Understanding Ocular Migraine
Thursday, August 8 2019 | 05 h 50 min | Vision Science
Ocular migraines are rare and benign, but the symptoms can be frightening and worrisome for the suffering patient. Ocular migraines are thought to be caused by the same mechanics as regular migraines and are characterized by a visual disturbance or aura. The patient can experience a blind spot in their visual field, zig-zag patterns, flashing lights, or an array of colours similar to looking through a kaleidoscope. They may see things that aren’t there, like transparent strings of objects, or see objects in their vision disappear and reappear.
One in six adults in the United states are affected by migraines. Around 20 per cent of migraine sufferers experience some type of visual disturbance.
In a recent published study (June 2018) from the American Headache Society, participants with chronic and episodic migraine were given questionnaires that evaluate vision-specific quality of life.
The researchers concluded there are significant adverse effects on the visual quality of life in sufferers of both sub-groups. Chronic migraineurs showed scores as poor as those patients with other neuro‐ophthalmic disorders such as multiple sclerosis, myasthenia gravis, and ischemic optic neuropathy.
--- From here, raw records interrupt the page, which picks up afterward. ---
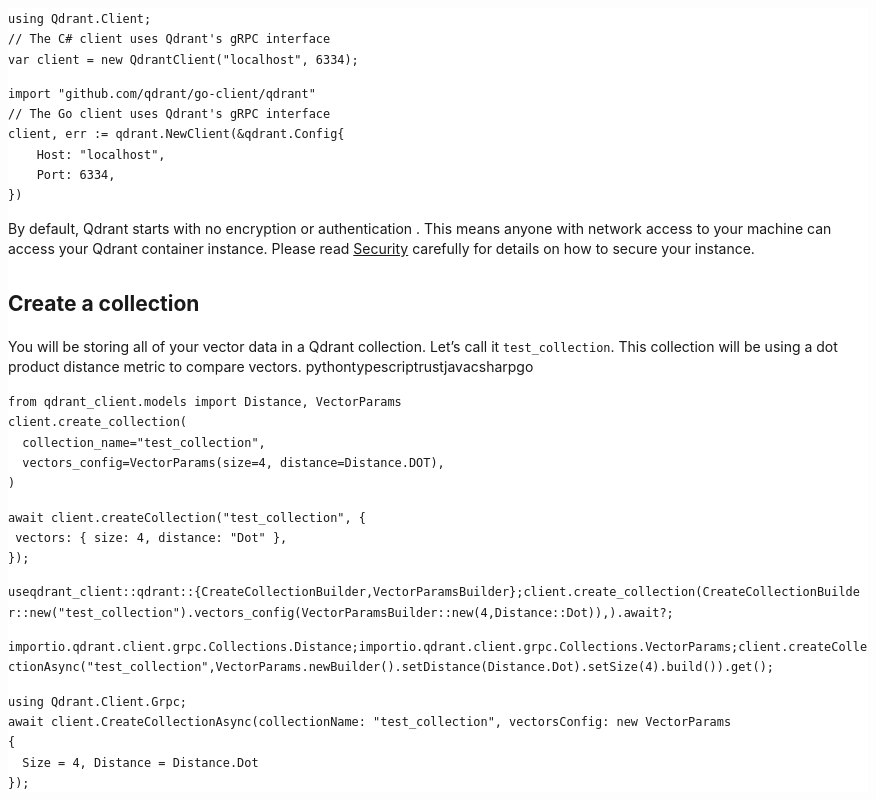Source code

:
 ```
using Qdrant.Client;
// The C# client uses Qdrant's gRPC interface
var client = new QdrantClient("localhost", 6334);

```

```
import "github.com/qdrant/go-client/qdrant"
// The Go client uses Qdrant's gRPC interface
client, err := qdrant.NewClient(&qdrant.Config{
	Host: "localhost",
	Port: 6334,
})

```

By default, Qdrant starts with no encryption or authentication . This means anyone with network access to your machine can access your Qdrant container instance. Please read [Security](https://qdrant.tech/documentation/security/) carefully for details on how to secure your instance.
## [](https://qdrant.tech/documentation/quickstart/#create-a-collection)Create a collection
You will be storing all of your vector data in a Qdrant collection. Let’s call it `test_collection`. This collection will be using a dot product distance metric to compare vectors.
pythontypescriptrustjavacsharpgo
```
from qdrant_client.models import Distance, VectorParams
client.create_collection(
  collection_name="test_collection",
  vectors_config=VectorParams(size=4, distance=Distance.DOT),
)

```

```
await client.createCollection("test_collection", {
 vectors: { size: 4, distance: "Dot" },
});

```

```
useqdrant_client::qdrant::{CreateCollectionBuilder,VectorParamsBuilder};client.create_collection(CreateCollectionBuilder::new("test_collection").vectors_config(VectorParamsBuilder::new(4,Distance::Dot)),).await?;
```

```
importio.qdrant.client.grpc.Collections.Distance;importio.qdrant.client.grpc.Collections.VectorParams;client.createCollectionAsync("test_collection",VectorParams.newBuilder().setDistance(Distance.Dot).setSize(4).build()).get();
```

```
using Qdrant.Client.Grpc;
await client.CreateCollectionAsync(collectionName: "test_collection", vectorsConfig: new VectorParams
{
  Size = 4, Distance = Distance.Dot
});

```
Ocular migraine episodes can be concerning for the sufferer; however, most symptoms resolve on their own within an hour. They may or may not end with a migraine headache. Some ways to help relieve symptoms include:
- Lying down in a dark room
- Placing a damp cloth or cool pack on the forehead
- Taking over-the-counter painkiller medication
Recent scientific evidence suggests that structural abnormalities in the visual cortex are the cause for ocular migraines. In a 2015 study, MRI data was taken from people with one-sided ocular migraine. In these subjects, the affected side showed different thicknesses in certain areas of the cortex. There is a possibility that the difference in these structures may account for higher sensitivity to neuronal activity. Researchers are still studying the causes in the brain for migraines. As of now there is no known cause for the onset of migraines. Some common migraine triggers include strong odours, certain foods, bright lights, fatigue, stress and hormonal changes. Patients can take measures to prevent the onset of migraines by adopting lifestyle habits such as:
- Getting enough sleep
- Staying hydrated
- Managing emotional stress
- Regular light exercise
- Avoiding certain trigger foods
Patients who have had ocular migraine before are likely to have them again and can learn what remedy works for them and get back to their routine without problems. However, if a person with migraines has unusual symptoms of vision loss, loss of sensation or difficulties with speech, this can be a sign of more serious conditions and should not be ignored. Its best to get patients in to be checked by an optometrist to rule out serious conditions.